A lei também tem novidades para os fundos patrimoniais privados. “Ela traz uma rigidez maior em relação aos gastos, limitados ao rendimento real do patrimônio. Também diz que devem ter uma personalidade jurídica própria, separada da instituição cuja causa irá financiar. Essas duas medidas garantem a perenidade do recurso contra eventuais descontroles”, diz Andrea.

As organizações podem ou não adaptar seus fundos já existentes à lei de 2019. A FEAC entendeu que, por causa da robustez institucional do seu endowment, não havia motivos para fazê-lo. Arnaldo Rezende, porém, diz que a nova norma poderá ser seguida, por exemplo, num caso em que a Fundação decida criar um novo fundo para algum fim específico.

O IDIS lançou, em outubro de 2020, uma nota técnica sobre a criação de fundos patrimoniais sob a nova lei, para as organizações que tenham interesse em usar essa ferramenta.

Tempos de crise

“Uma vocação dos fundos patrimoniais é ajudar as OSC nos tempos de crise”, afirma Andrea. O da FEAC passou pelo seu grande teste justamente durante a pandemia.

Com o shopping fechado uma boa parte do ano, a receita da Fundação caiu substancialmente em 2020, comparada a 2019. Mas isso não afetou seu investimento social privado, pois havia recursos em caixa, justamente para garantir a sustentabilidade em momentos graves como o atual.

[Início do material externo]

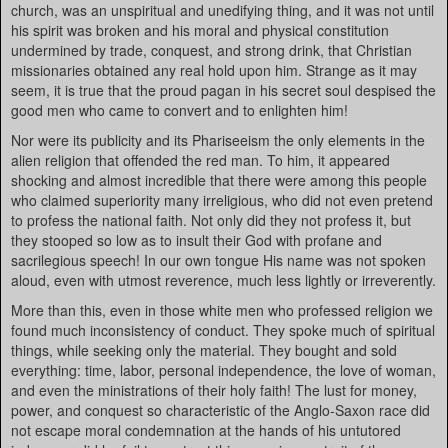
church, was an unspiritual and unedifying thing, and it was not until
his spirit was broken and his moral and physical constitution
undermined by trade, conquest, and strong drink, that Christian
missionaries obtained any real hold upon him. Strange as it may
seem, it is true that the proud pagan in his secret soul despised the
good men who came to convert and to enlighten him!
Nor were its publicity and its Phariseeism the only elements in the
alien religion that offended the red man. To him, it appeared
shocking and almost incredible that there were among this people
who claimed superiority many irreligious, who did not even pretend
to profess the national faith. Not only did they not profess it, but
they stooped so low as to insult their God with profane and
sacrilegious speech! In our own tongue His name was not spoken
aloud, even with utmost reverence, much less lightly or irreverently.
More than this, even in those white men who professed religion we
found much inconsistency of conduct. They spoke much of spiritual
things, while seeking only the material. They bought and sold
everything: time, labor, personal independence, the love of woman,
and even the ministrations of their holy faith! The lust for money,
power, and conquest so characteristic of the Anglo-Saxon race did
not escape moral condemnation at the hands of his untutored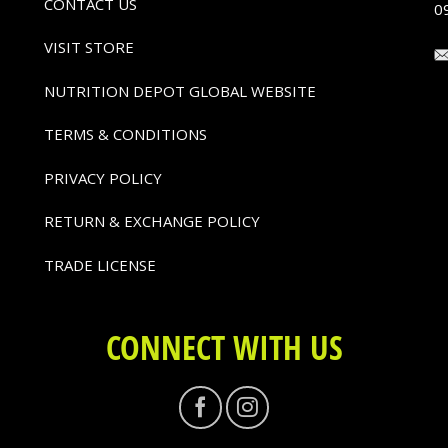
CONTACT US
0
VISIT STORE
NUTRITION DEPOT GLOBAL WEBSITE
TERMS & CONDITIONS
PRIVACY POLICY
RETURN & EXCHANGE POLICY
TRADE LICENSE
CONNECT WITH US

Para 2021, apesar do cenário econômico ainda muito negativo, a Fundação prevê um aumento de 3% nos recursos para sua atividade-fim. Na verdade, mesmo se houver receita zero no fundo, a FEAC tem recursos em caixa para sustentar suas atividades pelos próximos três anos. E isso é um exemplo da robusta sustentabilidade financeira que os fundos patrimoniais trazem para o terceiro setor.